I live under the flightpath of a local airport. At night, the planes come flying in towards my house from over the Irish sea. Suppose that I am watching a plane approaching. Initially, the intensity of the headlights and the distance that the plane is away cause the individual lights to blur into a single light source. However, as the plane approaches, the lights separate into two light sources.
Assuming I have decent vision, that the headlights are 10 metres (accurate for an airliner?) apart and that any other variable that may affect the calculations is average for the north of England (for example, night time temperatures at ground level at this time of year are around 0 degrees Celsius), what are the steps that I need to carry out to calculate how far away a plane is at the moment that I can distinguish two light sources instead of one?
The width between the lights can vary widely between aircraft. Recognition and landing lights can be mounted on the nose gear, main gear, in the nose, wing roots (near the fuselage), wingtips, or just about anywhere else the manufacturer likes. Most airplanes have lights mounted in a combination of these locations.
I was flying a Piper Seminole the other day with recognition lights set in the wingtips, somewhere around 12m apart. I’m not sure of what large aircraft have recogs in the tips, but just to give you some idea, the Airbus A380 (which may or may not have them in the tips) has a wingspan of nearly 80m.
OK, let’s assume that the airport only allows A380’s to land, and that they have their headlights mounted on the wingtips. What are the steps needed to calculate the distance?
20/20 vision is the ability to discern points down to one arc-minute (1/60th of a degree). So if we assume the airplane is headed directly at the observer, we can set up an isosceles triangle with one angle at each wingtip and the last angle at the observer. We’ll use 80m for the short side of the triangle (side A), and 1/60th of a degree for the angle at the observer (angle A).
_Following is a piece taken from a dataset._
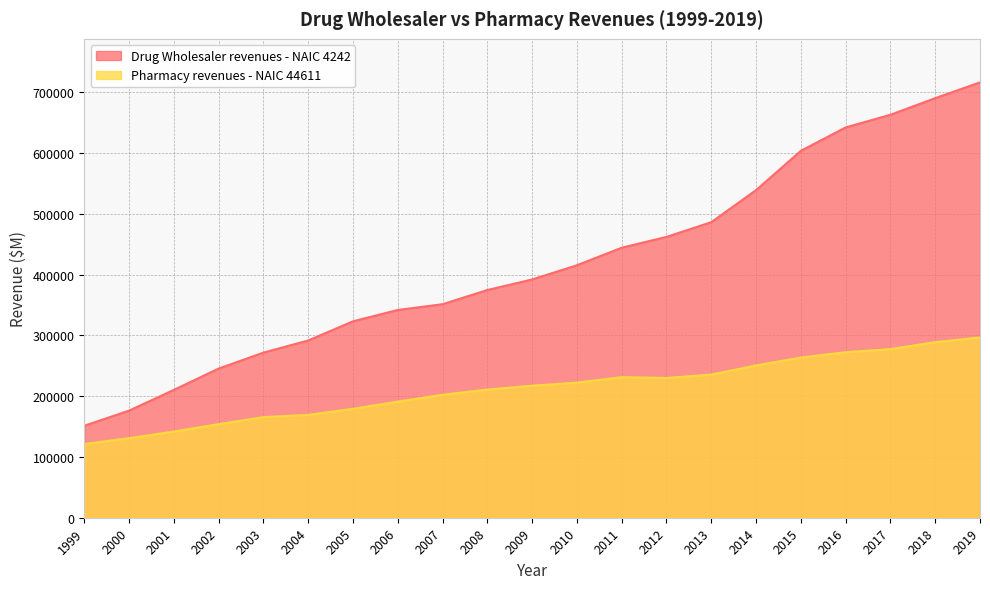

True or false: Pharmacy revenues - NAIC 44611 has a value of 179170 at 2005.

True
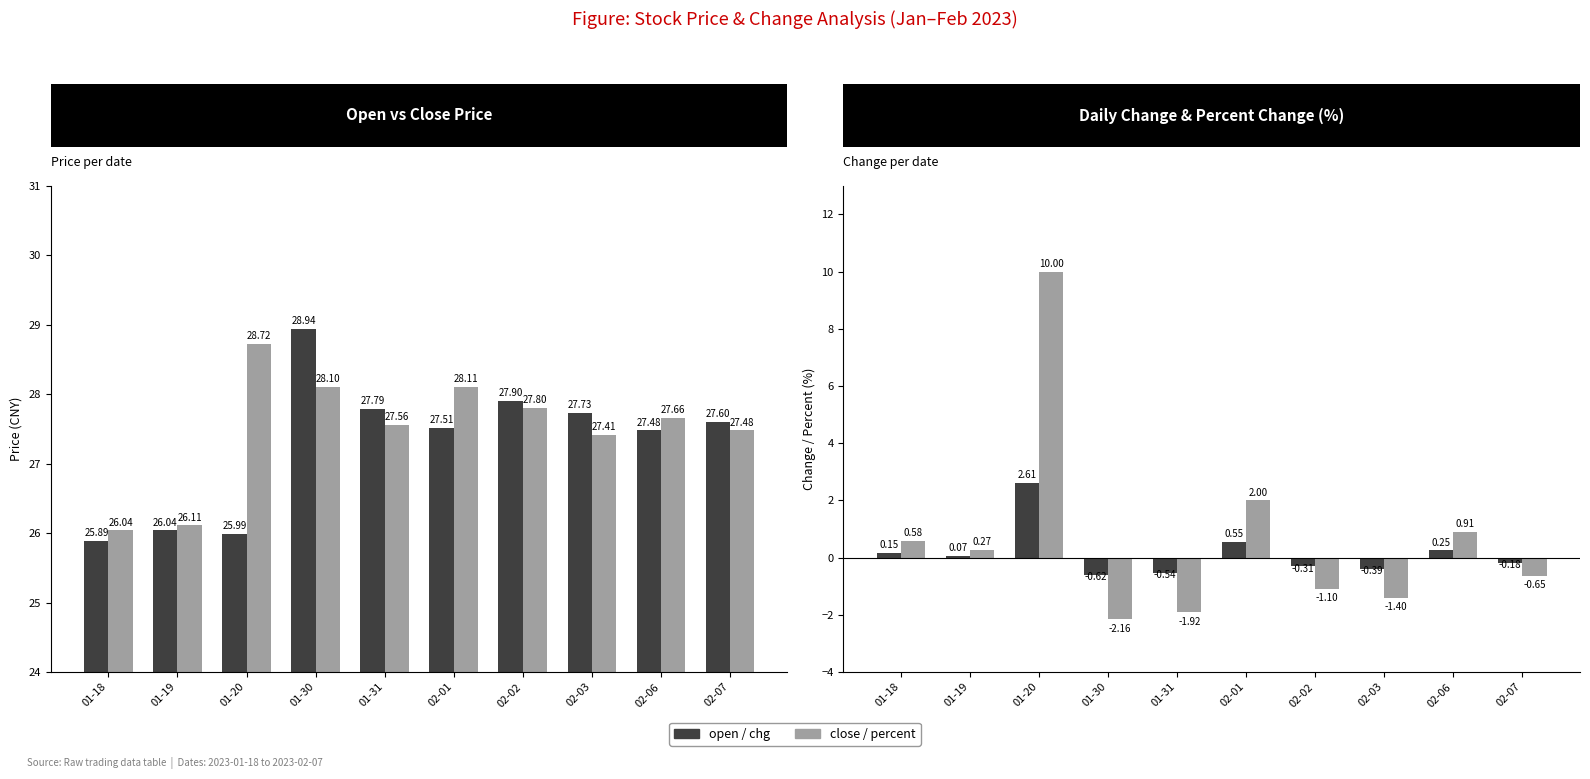

What is the minimum value for open?

25.9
With this information we can solve for the long sides of the triangle with simple math.
Angle A = 0.01667 degrees
Angles B&C=89.99167 degrees (the three angles have to add up to 180)
Side A= 80m
Sides B&C=275,000m
So, somebody with 20/20 vision should be able to discern the two lights as separate at a distance of 275 km. Of course, this doesn’t take into account atmospheric distortion. Temperature gradients, water vapor content, and airborne particulates will all have an effect. I have got to think that these factors will reduce the distance significantly.
Not to mention the fact that most airliners would have not even begun their descent at that distance, so recogs and landing lights would still be off. I have no idea how to calculate the atmospheric distortion.